Aim: Recast the material starting at the line that contains "kingdom: Plantae" and ending at the line that contains "scientific name: Chenopodium album" as a two-column CSV with the headers rank and name. Give one row per line, with each field in quotation marks and any line breaks replaced by spaces.

Available records:
★ ★ ★

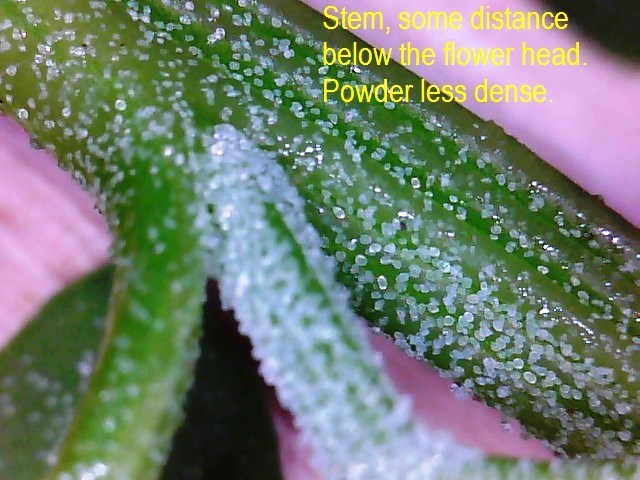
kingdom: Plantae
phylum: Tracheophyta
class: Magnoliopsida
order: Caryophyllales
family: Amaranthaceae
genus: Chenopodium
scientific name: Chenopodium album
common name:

★ ★ ★

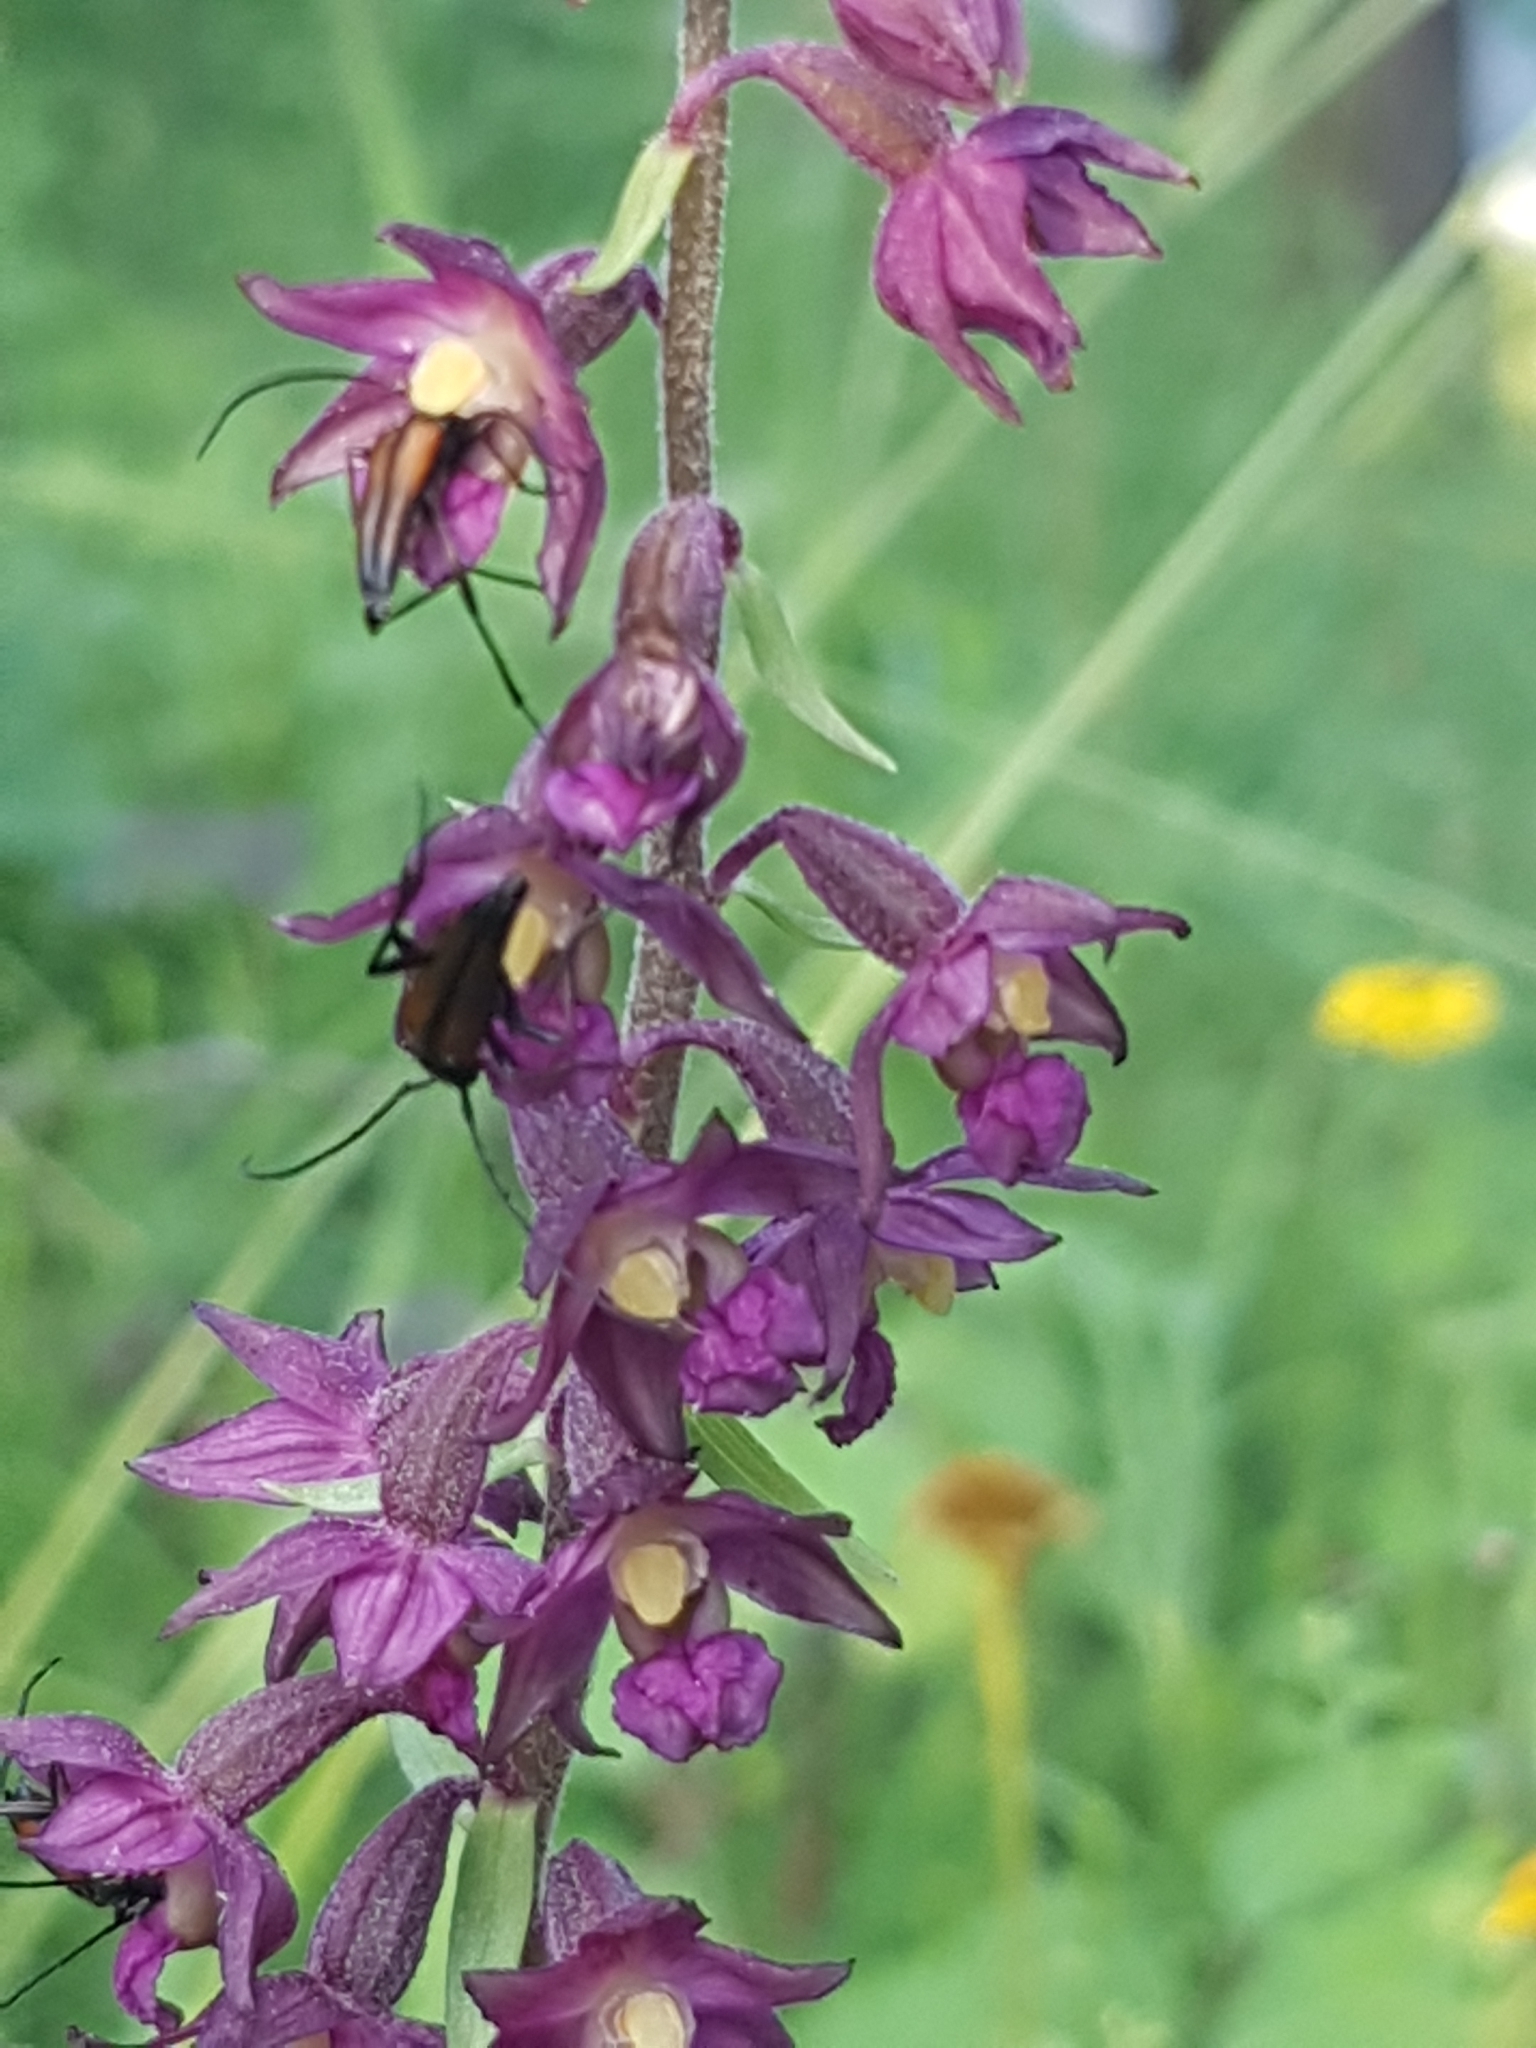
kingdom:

★ ★ ★

Solved problem:
rank,name
"kingdom:","Plantae"
"phylum:","Tracheophyta"
"class:","Magnoliopsida"
"order:","Caryophyllales"
"family:","Amaranthaceae"
"genus:","Chenopodium"
"scientific name:","Chenopodium album"